* What to work on: A word-for-word copy of all entries is required, without images.

════════════════

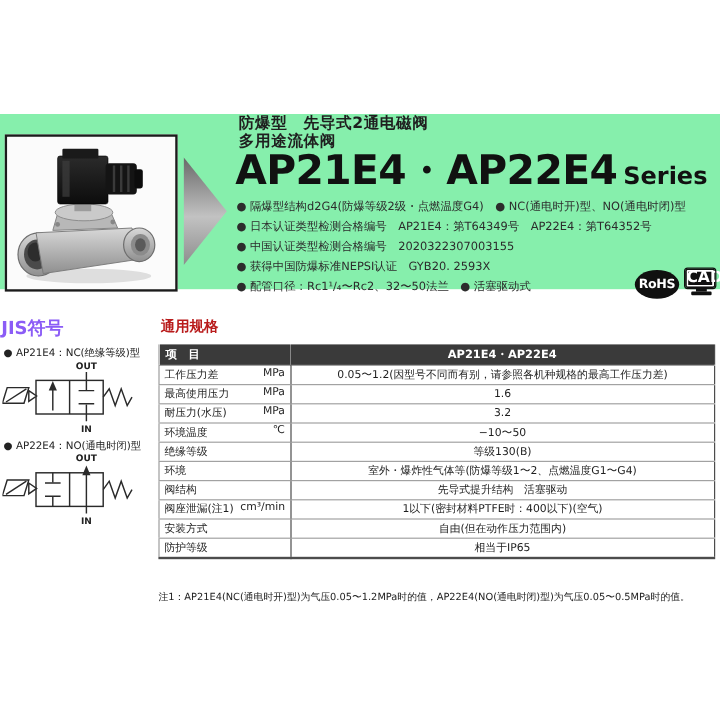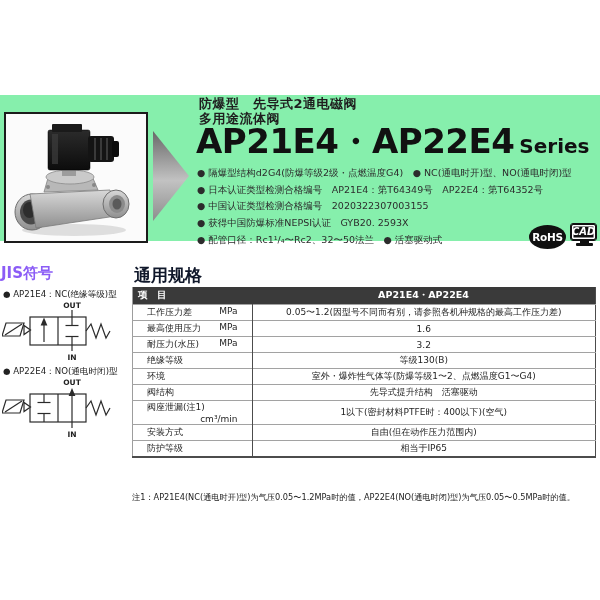--- a/index.html
+++ b/index.html
@@ -26,7 +26,7 @@
   .cad{position:absolute;left:571px;top:129px;width:27px;}
   .cad-screen{width:23px;height:14px;background:#101010;border:1px solid #101010;
     outline:1px solid #101010;box-shadow:inset 0 0 0 1.5px #ffffff;border-radius:2px;
-    color:#fff;font-size:10px;font-weight:bold;text-align:center;line-height:14px;font-style:italic;}
+    color:#fff;font-size:13px;font-weight:bold;text-align:center;line-height:14px;}
   .cad-stand{width:9px;height:3px;background:#101010;margin:0 auto;}
   .cad-base{width:17px;height:2.5px;background:#101010;margin:0 auto;border-radius:1px;}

════════════════

* Reply to the exercise:
--- a/index.html
+++ b/index.html
@@ -26,7 +26,7 @@
   .cad{position:absolute;left:571px;top:129px;width:27px;}
   .cad-screen{width:23px;height:14px;background:#101010;border:1px solid #101010;
     outline:1px solid #101010;box-shadow:inset 0 0 0 1.5px #ffffff;border-radius:2px;
-    color:#fff;font-size:10px;font-weight:bold;text-align:center;line-height:14px;font-style:italic;}
+    color:#fff;font-size:13px;font-weight:bold;text-align:center;line-height:14px;}
   .cad-stand{width:9px;height:3px;background:#101010;margin:0 auto;}
   .cad-base{width:17px;height:2.5px;background:#101010;margin:0 auto;border-radius:1px;}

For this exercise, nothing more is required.